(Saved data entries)
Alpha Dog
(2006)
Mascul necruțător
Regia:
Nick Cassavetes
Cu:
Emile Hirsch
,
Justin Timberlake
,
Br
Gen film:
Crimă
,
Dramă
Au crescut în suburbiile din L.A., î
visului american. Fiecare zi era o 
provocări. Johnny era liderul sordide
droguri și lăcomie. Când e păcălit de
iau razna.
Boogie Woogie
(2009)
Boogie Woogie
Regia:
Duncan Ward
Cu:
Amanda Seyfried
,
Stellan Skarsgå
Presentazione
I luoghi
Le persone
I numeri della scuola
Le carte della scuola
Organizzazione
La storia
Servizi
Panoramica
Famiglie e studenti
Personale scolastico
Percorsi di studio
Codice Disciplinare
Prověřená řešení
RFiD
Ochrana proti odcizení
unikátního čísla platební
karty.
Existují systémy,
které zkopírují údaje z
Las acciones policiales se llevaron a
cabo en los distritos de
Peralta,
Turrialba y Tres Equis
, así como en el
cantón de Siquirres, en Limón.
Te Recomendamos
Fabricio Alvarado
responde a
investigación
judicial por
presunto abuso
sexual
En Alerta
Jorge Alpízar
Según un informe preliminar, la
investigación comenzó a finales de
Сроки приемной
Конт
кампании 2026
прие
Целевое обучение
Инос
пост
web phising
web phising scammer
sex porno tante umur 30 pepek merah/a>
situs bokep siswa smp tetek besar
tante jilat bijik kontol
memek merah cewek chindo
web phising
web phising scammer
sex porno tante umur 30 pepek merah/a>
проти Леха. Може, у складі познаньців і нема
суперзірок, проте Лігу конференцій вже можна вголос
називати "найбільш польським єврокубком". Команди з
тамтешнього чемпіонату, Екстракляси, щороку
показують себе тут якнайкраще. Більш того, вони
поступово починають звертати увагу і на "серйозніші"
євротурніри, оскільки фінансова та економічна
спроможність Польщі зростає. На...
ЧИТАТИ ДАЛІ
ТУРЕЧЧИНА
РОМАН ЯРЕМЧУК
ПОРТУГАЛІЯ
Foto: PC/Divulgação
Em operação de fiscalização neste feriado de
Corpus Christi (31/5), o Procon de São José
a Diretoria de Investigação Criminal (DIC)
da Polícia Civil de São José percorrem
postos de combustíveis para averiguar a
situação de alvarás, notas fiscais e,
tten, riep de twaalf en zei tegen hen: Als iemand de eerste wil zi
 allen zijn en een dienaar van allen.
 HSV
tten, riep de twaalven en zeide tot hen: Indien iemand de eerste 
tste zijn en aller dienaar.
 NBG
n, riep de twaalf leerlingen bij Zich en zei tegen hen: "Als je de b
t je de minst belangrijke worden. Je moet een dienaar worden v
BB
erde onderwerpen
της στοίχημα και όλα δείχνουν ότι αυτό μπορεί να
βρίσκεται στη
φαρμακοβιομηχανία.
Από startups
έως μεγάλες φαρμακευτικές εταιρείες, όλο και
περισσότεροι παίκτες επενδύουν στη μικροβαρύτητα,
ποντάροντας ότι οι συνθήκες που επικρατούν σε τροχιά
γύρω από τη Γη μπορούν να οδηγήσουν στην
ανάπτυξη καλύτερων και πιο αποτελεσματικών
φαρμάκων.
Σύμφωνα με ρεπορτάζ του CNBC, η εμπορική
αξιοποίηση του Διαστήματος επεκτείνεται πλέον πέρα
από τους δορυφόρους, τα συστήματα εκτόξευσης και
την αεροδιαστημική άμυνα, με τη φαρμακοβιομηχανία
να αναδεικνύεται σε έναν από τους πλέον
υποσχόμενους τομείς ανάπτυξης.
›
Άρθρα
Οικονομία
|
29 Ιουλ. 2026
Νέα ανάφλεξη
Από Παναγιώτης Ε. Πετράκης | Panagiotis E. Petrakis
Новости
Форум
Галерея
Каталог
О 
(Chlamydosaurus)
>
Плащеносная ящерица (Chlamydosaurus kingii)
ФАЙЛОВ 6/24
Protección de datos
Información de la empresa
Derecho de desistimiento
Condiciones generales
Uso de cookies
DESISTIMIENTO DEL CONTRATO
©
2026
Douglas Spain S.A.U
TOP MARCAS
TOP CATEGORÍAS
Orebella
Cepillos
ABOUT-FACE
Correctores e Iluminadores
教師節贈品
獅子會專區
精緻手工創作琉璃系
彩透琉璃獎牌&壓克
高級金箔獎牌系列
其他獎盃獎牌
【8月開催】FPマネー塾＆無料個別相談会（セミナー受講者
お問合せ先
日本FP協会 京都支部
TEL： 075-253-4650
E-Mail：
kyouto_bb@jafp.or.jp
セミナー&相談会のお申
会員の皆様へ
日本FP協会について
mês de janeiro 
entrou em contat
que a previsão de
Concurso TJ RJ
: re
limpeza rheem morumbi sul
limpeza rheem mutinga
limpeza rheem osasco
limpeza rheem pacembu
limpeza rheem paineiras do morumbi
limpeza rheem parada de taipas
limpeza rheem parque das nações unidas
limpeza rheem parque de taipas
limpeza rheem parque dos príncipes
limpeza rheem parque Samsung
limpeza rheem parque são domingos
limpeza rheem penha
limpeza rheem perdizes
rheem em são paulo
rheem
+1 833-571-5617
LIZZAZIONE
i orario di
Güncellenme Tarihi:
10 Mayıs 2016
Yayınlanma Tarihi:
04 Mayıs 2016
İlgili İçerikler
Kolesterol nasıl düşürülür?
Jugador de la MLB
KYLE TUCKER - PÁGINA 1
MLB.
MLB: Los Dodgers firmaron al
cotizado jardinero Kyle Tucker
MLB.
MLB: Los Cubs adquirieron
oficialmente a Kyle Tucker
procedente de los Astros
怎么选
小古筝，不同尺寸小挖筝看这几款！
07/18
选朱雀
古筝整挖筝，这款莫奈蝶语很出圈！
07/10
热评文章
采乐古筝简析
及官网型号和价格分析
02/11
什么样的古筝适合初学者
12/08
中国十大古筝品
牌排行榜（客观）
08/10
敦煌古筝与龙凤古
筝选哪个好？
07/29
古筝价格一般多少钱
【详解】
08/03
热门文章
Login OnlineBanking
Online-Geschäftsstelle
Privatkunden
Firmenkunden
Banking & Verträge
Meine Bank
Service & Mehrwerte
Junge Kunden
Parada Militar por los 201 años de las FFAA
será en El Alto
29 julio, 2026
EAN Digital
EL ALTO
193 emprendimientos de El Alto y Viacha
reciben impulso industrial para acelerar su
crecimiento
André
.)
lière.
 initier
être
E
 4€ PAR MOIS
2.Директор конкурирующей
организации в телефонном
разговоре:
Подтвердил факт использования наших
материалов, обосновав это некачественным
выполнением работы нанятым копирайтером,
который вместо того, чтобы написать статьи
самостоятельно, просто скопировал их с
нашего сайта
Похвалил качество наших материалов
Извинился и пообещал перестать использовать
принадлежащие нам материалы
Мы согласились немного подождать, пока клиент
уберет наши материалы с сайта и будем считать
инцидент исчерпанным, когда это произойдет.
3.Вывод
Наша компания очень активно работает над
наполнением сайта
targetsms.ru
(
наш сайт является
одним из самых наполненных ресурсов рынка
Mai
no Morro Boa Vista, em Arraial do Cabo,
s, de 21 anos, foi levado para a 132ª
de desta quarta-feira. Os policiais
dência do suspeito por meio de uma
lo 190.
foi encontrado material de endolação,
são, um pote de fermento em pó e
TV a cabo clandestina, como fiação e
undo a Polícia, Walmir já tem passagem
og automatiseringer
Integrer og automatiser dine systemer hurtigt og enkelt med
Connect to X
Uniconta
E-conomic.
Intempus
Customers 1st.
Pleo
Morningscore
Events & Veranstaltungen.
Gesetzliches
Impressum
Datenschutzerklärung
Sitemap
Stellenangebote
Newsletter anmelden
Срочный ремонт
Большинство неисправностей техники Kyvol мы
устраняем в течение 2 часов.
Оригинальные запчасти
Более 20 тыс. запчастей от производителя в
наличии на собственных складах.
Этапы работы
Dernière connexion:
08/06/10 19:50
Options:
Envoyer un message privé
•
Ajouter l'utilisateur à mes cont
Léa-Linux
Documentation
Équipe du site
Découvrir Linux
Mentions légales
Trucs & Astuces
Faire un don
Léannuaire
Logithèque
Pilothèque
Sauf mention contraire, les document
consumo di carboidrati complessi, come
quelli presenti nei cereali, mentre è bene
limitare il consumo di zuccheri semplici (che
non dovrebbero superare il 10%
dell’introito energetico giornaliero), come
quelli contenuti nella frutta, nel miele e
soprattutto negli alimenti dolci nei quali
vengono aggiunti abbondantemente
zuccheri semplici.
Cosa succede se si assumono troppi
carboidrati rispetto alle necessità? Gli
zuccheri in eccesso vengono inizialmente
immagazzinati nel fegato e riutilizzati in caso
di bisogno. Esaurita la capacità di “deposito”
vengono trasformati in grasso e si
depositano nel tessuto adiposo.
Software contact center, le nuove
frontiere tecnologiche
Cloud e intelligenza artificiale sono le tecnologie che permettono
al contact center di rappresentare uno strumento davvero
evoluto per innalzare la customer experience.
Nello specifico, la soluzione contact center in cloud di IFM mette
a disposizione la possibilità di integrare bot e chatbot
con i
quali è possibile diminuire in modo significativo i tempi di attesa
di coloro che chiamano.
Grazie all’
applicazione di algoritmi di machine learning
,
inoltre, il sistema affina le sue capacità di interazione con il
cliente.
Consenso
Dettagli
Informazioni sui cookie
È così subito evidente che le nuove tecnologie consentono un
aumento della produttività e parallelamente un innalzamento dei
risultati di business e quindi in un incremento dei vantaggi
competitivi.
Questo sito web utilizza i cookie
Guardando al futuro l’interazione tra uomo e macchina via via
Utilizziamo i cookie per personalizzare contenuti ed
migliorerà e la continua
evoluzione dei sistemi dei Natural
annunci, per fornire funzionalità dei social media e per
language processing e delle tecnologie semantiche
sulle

### WORK TO BE COMPLETED
Show all lines in the entries above where the word "center" appears.

### RESULT OF THIS EXERCISE
Software contact center, le nuove
al contact center di rappresentare uno strumento davvero
Nello specifico, la soluzione contact center in cloud di IFM mette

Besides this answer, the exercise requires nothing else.